## EXERCISE INPUT
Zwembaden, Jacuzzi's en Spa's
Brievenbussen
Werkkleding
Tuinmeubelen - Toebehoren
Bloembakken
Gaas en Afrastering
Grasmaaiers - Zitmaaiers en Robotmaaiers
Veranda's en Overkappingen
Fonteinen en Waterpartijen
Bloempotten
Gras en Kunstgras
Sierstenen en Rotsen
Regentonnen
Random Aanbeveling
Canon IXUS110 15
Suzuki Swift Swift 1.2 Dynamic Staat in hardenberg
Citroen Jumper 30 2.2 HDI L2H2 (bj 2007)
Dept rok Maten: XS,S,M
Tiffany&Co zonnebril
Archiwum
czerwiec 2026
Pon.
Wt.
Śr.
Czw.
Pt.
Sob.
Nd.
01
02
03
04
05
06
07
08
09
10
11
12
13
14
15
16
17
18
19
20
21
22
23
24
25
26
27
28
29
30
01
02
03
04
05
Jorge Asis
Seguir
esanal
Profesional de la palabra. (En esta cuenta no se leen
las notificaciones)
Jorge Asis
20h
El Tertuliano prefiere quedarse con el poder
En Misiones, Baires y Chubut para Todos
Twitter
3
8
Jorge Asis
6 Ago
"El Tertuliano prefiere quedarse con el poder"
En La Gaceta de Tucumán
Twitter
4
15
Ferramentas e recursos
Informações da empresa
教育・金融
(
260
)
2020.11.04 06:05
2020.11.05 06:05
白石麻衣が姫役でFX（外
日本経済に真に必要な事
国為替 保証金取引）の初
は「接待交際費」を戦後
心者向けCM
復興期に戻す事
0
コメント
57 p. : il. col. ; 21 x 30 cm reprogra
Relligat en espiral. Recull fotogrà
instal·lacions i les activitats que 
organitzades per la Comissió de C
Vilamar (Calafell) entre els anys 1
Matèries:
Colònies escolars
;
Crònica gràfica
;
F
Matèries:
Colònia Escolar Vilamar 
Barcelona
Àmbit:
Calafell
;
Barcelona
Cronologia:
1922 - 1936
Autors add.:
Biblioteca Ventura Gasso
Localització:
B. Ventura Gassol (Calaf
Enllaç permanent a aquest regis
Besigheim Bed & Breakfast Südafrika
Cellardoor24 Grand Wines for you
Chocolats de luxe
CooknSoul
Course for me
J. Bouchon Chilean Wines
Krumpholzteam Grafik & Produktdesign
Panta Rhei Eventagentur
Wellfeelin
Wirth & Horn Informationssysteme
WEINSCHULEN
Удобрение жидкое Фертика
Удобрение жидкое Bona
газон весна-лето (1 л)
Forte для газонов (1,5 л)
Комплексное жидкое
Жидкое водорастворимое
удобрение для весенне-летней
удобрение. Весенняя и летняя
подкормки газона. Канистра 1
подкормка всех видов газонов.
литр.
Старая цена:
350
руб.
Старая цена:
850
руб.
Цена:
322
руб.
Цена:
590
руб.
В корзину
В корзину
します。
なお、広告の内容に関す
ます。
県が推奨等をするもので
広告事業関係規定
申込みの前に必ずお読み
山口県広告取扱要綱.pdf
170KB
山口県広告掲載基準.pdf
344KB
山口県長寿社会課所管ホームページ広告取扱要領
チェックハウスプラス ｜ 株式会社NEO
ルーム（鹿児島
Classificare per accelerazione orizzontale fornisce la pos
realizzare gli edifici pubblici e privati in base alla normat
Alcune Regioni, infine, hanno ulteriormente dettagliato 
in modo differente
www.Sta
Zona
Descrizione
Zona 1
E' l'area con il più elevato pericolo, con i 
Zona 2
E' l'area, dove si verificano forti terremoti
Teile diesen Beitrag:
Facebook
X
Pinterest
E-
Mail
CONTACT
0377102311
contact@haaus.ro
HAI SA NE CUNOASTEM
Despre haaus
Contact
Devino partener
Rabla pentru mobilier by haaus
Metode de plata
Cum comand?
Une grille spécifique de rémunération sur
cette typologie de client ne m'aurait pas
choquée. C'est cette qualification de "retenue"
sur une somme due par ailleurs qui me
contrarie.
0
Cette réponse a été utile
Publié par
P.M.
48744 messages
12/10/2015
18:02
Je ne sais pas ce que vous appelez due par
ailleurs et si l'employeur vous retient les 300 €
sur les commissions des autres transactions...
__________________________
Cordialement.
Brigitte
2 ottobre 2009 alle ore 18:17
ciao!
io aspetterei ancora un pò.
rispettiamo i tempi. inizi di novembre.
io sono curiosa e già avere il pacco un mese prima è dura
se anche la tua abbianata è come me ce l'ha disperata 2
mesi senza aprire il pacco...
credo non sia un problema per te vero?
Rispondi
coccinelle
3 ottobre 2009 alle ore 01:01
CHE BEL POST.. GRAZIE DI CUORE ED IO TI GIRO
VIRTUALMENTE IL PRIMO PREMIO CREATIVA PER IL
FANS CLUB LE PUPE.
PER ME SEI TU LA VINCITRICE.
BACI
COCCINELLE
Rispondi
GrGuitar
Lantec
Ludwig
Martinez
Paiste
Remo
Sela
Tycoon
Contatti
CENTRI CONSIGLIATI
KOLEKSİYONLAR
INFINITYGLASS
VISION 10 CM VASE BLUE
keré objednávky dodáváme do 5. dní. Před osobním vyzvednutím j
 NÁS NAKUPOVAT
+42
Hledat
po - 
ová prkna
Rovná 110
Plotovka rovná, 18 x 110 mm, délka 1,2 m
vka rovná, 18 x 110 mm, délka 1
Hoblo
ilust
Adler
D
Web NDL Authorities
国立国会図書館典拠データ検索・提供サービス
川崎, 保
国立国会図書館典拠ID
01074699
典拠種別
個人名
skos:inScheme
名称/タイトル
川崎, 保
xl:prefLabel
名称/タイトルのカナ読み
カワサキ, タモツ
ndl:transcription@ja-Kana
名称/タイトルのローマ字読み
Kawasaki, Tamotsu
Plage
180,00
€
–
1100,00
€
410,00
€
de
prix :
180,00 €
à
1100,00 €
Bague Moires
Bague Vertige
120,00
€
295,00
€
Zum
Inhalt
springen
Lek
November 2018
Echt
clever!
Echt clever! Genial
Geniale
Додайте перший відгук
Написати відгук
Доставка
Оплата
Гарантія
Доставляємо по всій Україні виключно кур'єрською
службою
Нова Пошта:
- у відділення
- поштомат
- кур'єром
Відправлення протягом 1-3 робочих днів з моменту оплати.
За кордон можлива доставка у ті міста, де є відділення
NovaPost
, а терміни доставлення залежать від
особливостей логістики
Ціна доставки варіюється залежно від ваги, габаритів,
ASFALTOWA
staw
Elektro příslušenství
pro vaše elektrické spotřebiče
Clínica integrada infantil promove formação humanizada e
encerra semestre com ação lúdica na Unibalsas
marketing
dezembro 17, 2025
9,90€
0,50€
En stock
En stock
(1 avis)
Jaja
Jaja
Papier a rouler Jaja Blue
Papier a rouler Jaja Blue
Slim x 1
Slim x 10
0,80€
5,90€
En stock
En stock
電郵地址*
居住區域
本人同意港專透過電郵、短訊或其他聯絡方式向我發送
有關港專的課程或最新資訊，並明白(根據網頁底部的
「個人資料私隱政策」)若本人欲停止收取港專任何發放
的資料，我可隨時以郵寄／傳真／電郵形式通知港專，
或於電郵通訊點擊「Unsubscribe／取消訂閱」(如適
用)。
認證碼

## YOUR ASSIGNMENT
Give every line of text from all the entries above again, word for word and in the same order.

## RESPONSE
Zwembaden, Jacuzzi's en Spa's
Brievenbussen
Werkkleding
Tuinmeubelen - Toebehoren
Bloembakken
Gaas en Afrastering
Grasmaaiers - Zitmaaiers en Robotmaaiers
Veranda's en Overkappingen
Fonteinen en Waterpartijen
Bloempotten
Gras en Kunstgras
Sierstenen en Rotsen
Regentonnen
Random Aanbeveling
Canon IXUS110 15
Suzuki Swift Swift 1.2 Dynamic Staat in hardenberg
Citroen Jumper 30 2.2 HDI L2H2 (bj 2007)
Dept rok Maten: XS,S,M
Tiffany&Co zonnebril
Archiwum
czerwiec 2026
Pon.
Wt.
Śr.
Czw.
Pt.
Sob.
Nd.
01
02
03
04
05
06
07
08
09
10
11
12
13
14
15
16
17
18
19
20
21
22
23
24
25
26
27
28
29
30
01
02
03
04
05
Jorge Asis
Seguir
esanal
Profesional de la palabra. (En esta cuenta no se leen
las notificaciones)
Jorge Asis
20h
El Tertuliano prefiere quedarse con el poder
En Misiones, Baires y Chubut para Todos
Twitter
3
8
Jorge Asis
6 Ago
"El Tertuliano prefiere quedarse con el poder"
En La Gaceta de Tucumán
Twitter
4
15
Ferramentas e recursos
Informações da empresa
教育・金融
(
260
)
2020.11.04 06:05
2020.11.05 06:05
白石麻衣が姫役でFX（外
日本経済に真に必要な事
国為替 保証金取引）の初
は「接待交際費」を戦後
心者向けCM
復興期に戻す事
0
コメント
57 p. : il. col. ; 21 x 30 cm reprogra
Relligat en espiral. Recull fotogrà
instal·lacions i les activitats que 
organitzades per la Comissió de C
Vilamar (Calafell) entre els anys 1
Matèries:
Colònies escolars
;
Crònica gràfica
;
F
Matèries:
Colònia Escolar Vilamar 
Barcelona
Àmbit:
Calafell
;
Barcelona
Cronologia:
1922 - 1936
Autors add.:
Biblioteca Ventura Gasso
Localització:
B. Ventura Gassol (Calaf
Enllaç permanent a aquest regis
Besigheim Bed & Breakfast Südafrika
Cellardoor24 Grand Wines for you
Chocolats de luxe
CooknSoul
Course for me
J. Bouchon Chilean Wines
Krumpholzteam Grafik & Produktdesign
Panta Rhei Eventagentur
Wellfeelin
Wirth & Horn Informationssysteme
WEINSCHULEN
Удобрение жидкое Фертика
Удобрение жидкое Bona
газон весна-лето (1 л)
Forte для газонов (1,5 л)
Комплексное жидкое
Жидкое водорастворимое
удобрение для весенне-летней
удобрение. Весенняя и летняя
подкормки газона. Канистра 1
подкормка всех видов газонов.
литр.
Старая цена:
350
руб.
Старая цена:
850
руб.
Цена:
322
руб.
Цена:
590
руб.
В корзину
В корзину
します。
なお、広告の内容に関す
ます。
県が推奨等をするもので
広告事業関係規定
申込みの前に必ずお読み
山口県広告取扱要綱.pdf
170KB
山口県広告掲載基準.pdf
344KB
山口県長寿社会課所管ホームページ広告取扱要領
チェックハウスプラス ｜ 株式会社NEO
ルーム（鹿児島
Classificare per accelerazione orizzontale fornisce la pos
realizzare gli edifici pubblici e privati in base alla normat
Alcune Regioni, infine, hanno ulteriormente dettagliato 
in modo differente
www.Sta
Zona
Descrizione
Zona 1
E' l'area con il più elevato pericolo, con i 
Zona 2
E' l'area, dove si verificano forti terremoti
Teile diesen Beitrag:
Facebook
X
Pinterest
E-
Mail
CONTACT
0377102311
contact@haaus.ro
HAI SA NE CUNOASTEM
Despre haaus
Contact
Devino partener
Rabla pentru mobilier by haaus
Metode de plata
Cum comand?
Une grille spécifique de rémunération sur
cette typologie de client ne m'aurait pas
choquée. C'est cette qualification de "retenue"
sur une somme due par ailleurs qui me
contrarie.
0
Cette réponse a été utile
Publié par
P.M.
48744 messages
12/10/2015
18:02
Je ne sais pas ce que vous appelez due par
ailleurs et si l'employeur vous retient les 300 €
sur les commissions des autres transactions...
__________________________
Cordialement.
Brigitte
2 ottobre 2009 alle ore 18:17
ciao!
io aspetterei ancora un pò.
rispettiamo i tempi. inizi di novembre.
io sono curiosa e già avere il pacco un mese prima è dura
se anche la tua abbianata è come me ce l'ha disperata 2
mesi senza aprire il pacco...
credo non sia un problema per te vero?
Rispondi
coccinelle
3 ottobre 2009 alle ore 01:01
CHE BEL POST.. GRAZIE DI CUORE ED IO TI GIRO
VIRTUALMENTE IL PRIMO PREMIO CREATIVA PER IL
FANS CLUB LE PUPE.
PER ME SEI TU LA VINCITRICE.
BACI
COCCINELLE
Rispondi
GrGuitar
Lantec
Ludwig
Martinez
Paiste
Remo
Sela
Tycoon
Contatti
CENTRI CONSIGLIATI
KOLEKSİYONLAR
INFINITYGLASS
VISION 10 CM VASE BLUE
keré objednávky dodáváme do 5. dní. Před osobním vyzvednutím j
 NÁS NAKUPOVAT
+42
Hledat
po - 
ová prkna
Rovná 110
Plotovka rovná, 18 x 110 mm, délka 1,2 m
vka rovná, 18 x 110 mm, délka 1
Hoblo
ilust
Adler
D
Web NDL Authorities
国立国会図書館典拠データ検索・提供サービス
川崎, 保
国立国会図書館典拠ID
01074699
典拠種別
個人名
skos:inScheme
名称/タイトル
川崎, 保
xl:prefLabel
名称/タイトルのカナ読み
カワサキ, タモツ
ndl:transcription@ja-Kana
名称/タイトルのローマ字読み
Kawasaki, Tamotsu
Plage
180,00
€
–
1100,00
€
410,00
€
de
prix :
180,00 €
à
1100,00 €
Bague Moires
Bague Vertige
120,00
€
295,00
€
Zum
Inhalt
springen
Lek
November 2018
Echt
clever!
Echt clever! Genial
Geniale
Додайте перший відгук
Написати відгук
Доставка
Оплата
Гарантія
Доставляємо по всій Україні виключно кур'єрською
службою
Нова Пошта:
- у відділення
- поштомат
- кур'єром
Відправлення протягом 1-3 робочих днів з моменту оплати.
За кордон можлива доставка у ті міста, де є відділення
NovaPost
, а терміни доставлення залежать від
особливостей логістики
Ціна доставки варіюється залежно від ваги, габаритів,
ASFALTOWA
staw
Elektro příslušenství
pro vaše elektrické spotřebiče
Clínica integrada infantil promove formação humanizada e
encerra semestre com ação lúdica na Unibalsas
marketing
dezembro 17, 2025
9,90€
0,50€
En stock
En stock
(1 avis)
Jaja
Jaja
Papier a rouler Jaja Blue
Papier a rouler Jaja Blue
Slim x 1
Slim x 10
0,80€
5,90€
En stock
En stock
電郵地址*
居住區域
本人同意港專透過電郵、短訊或其他聯絡方式向我發送
有關港專的課程或最新資訊，並明白(根據網頁底部的
「個人資料私隱政策」)若本人欲停止收取港專任何發放
的資料，我可隨時以郵寄／傳真／電郵形式通知港專，
或於電郵通訊點擊「Unsubscribe／取消訂閱」(如適
用)。
認證碼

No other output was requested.